Cuando regresó la calma, Pedro la mantuvo estrechamente abrazada, como si temiera que ella fuera a desaparecer si aflojaba la tensión de sus brazos. Apretó su rostro contra su pelo y aspiró la agradable fragancia de los cabellos oscuros y, con la boca pegada a su oreja, susurró:
—Paula, baby, yo…


—Yo también, Pedro—lo interrumpió ella como si adivinara lo que iba a decirle, al tiempo que con las yemas de los dedos acariciaba con suavidad aquel pecho escultural que la volvía loca—. Siempre había creído que el amor y el deseo debían ir unidos, pero esta noche me he dado cuenta de que no es así; basta con tener a tu lado un hombre con una amplia experiencia.


De pronto, notó que el cuerpo masculino se ponía rígido bajo su mano y se apresuró a aclarar lo que había querido decir.


—Uy, creo que eso no ha sonado nada bien. No me refería a cualquier hombre con una amplia experiencia, sino a uno con el que, además, tengas una buena relación de amistad como la nuestra y…


Pedro colocó su manaza sobre su boca para impedirle que siguiera hablando.


—¡Cállate, baby! —ordenó con rudeza. Paula lo miró muy sorprendida; sin embargo, él se limitó a quitar la mano de su boca, depositó un ligero beso en sus labios y dijo—: Será mejor que nos levantemos ya. Quiero que me lleves a explorar tu finca.


Pedro apartó las sábanas, se puso en pie y, sin el menor pudor, se encaminó desnudo hacia el cuarto de baño con la gracia felina de una pantera, mientras ella, incapaz de apartar la vista de aquella impresionante amalgama de piel y músculos, notaba una nueva punzada de deseo entre los muslos.
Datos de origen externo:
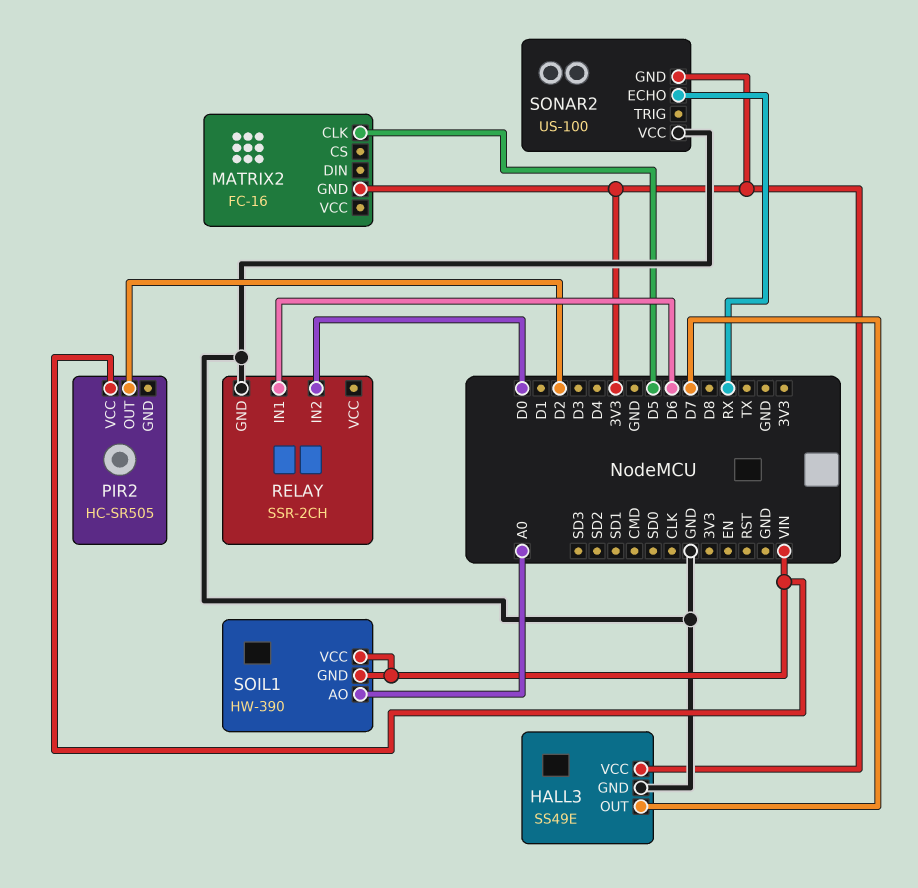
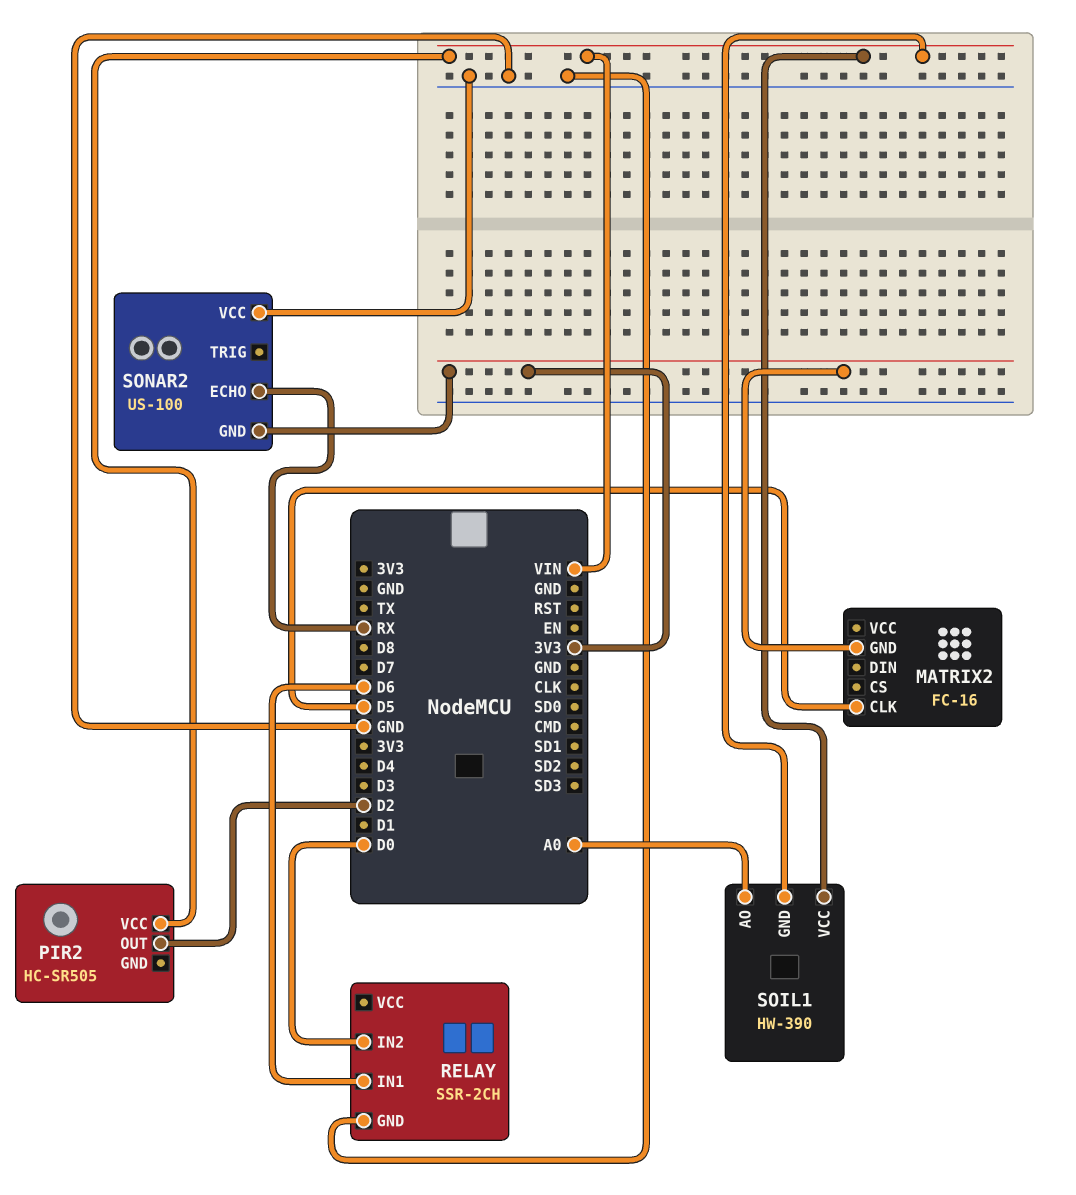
HALL3: SS49E -> none
HALL3 pin GND: GND -> none
HALL3 pin OUT: D7 -> none
HALL3 pin VCC: 3V3 -> none

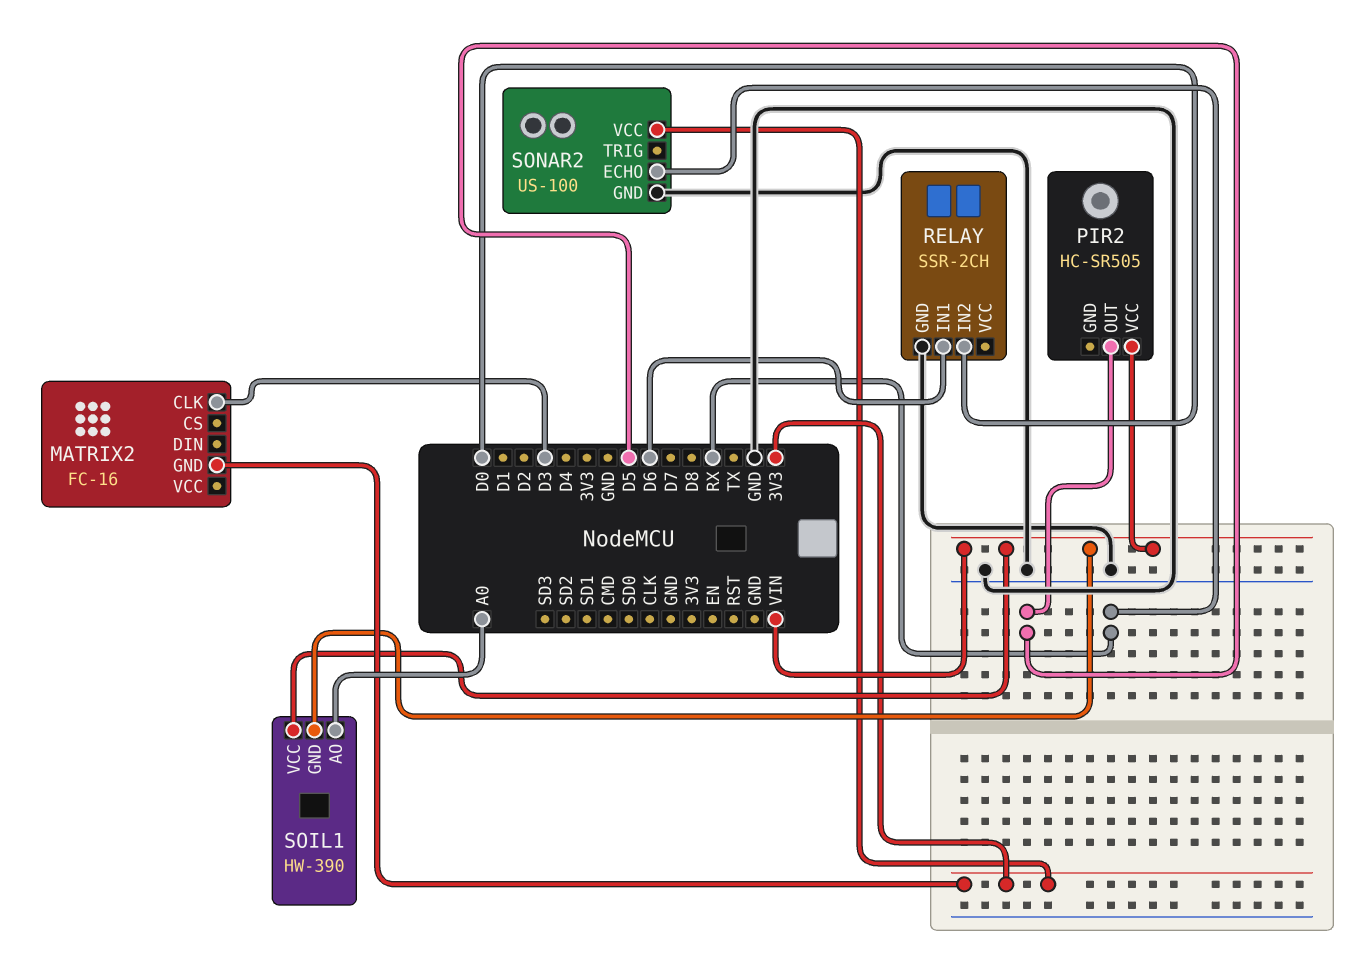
MATRIX2 pin CLK: D5 -> D3
PIR2 pin OUT: D2 -> D5
SONAR2 pin GND: 3V3 -> GND
SONAR2 pin VCC: GND -> 3V3

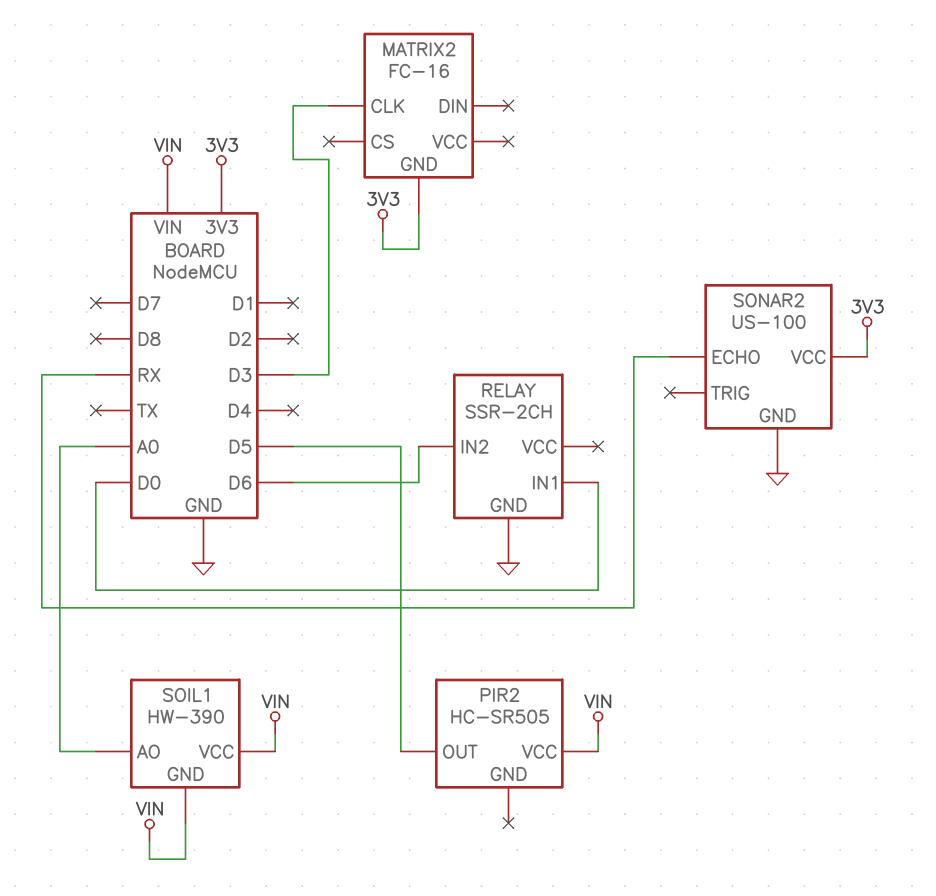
RELAY pin IN1: D6 -> D0
RELAY pin IN2: D0 -> D6

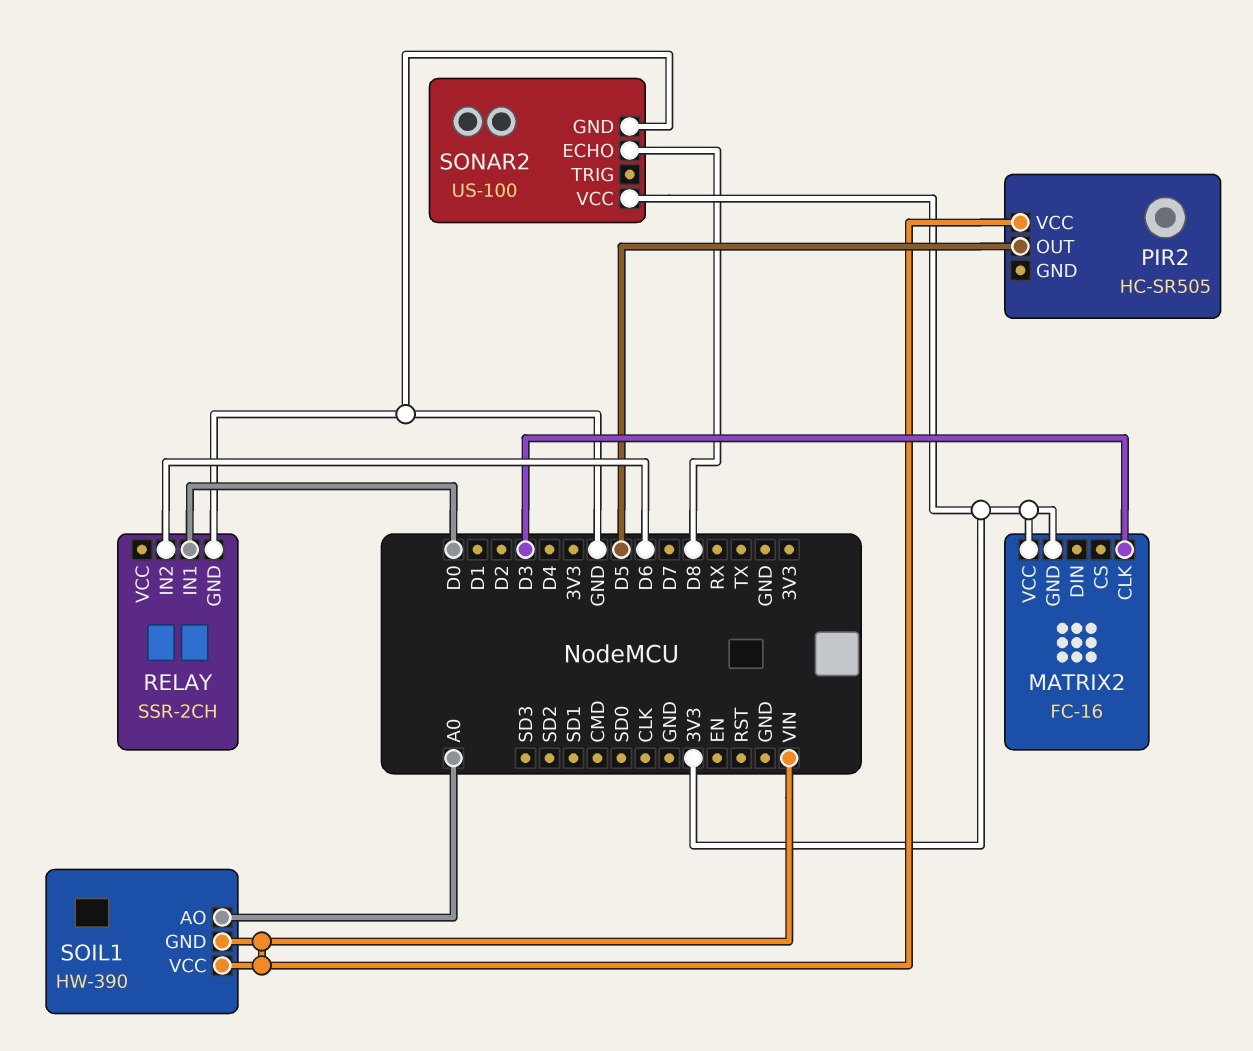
MATRIX2 pin VCC: none -> 3V3
SONAR2 pin ECHO: RX -> D8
«¡Dios!».Paula exhaló de golpe el aire que había retenido durante varios segundos y se dejó caer de nuevo de espaldas sobre el colchón. «¿Qué me está pasando?».


Y con los ojos clavados en el dosel que cubría la cama se preguntó una vez más si Pedro Alfonso, antes de convertirse en el dueño de una importante compañía petrolífera, no habría ejercido como maestro de sexo tántrico en algún exótico templo hindú.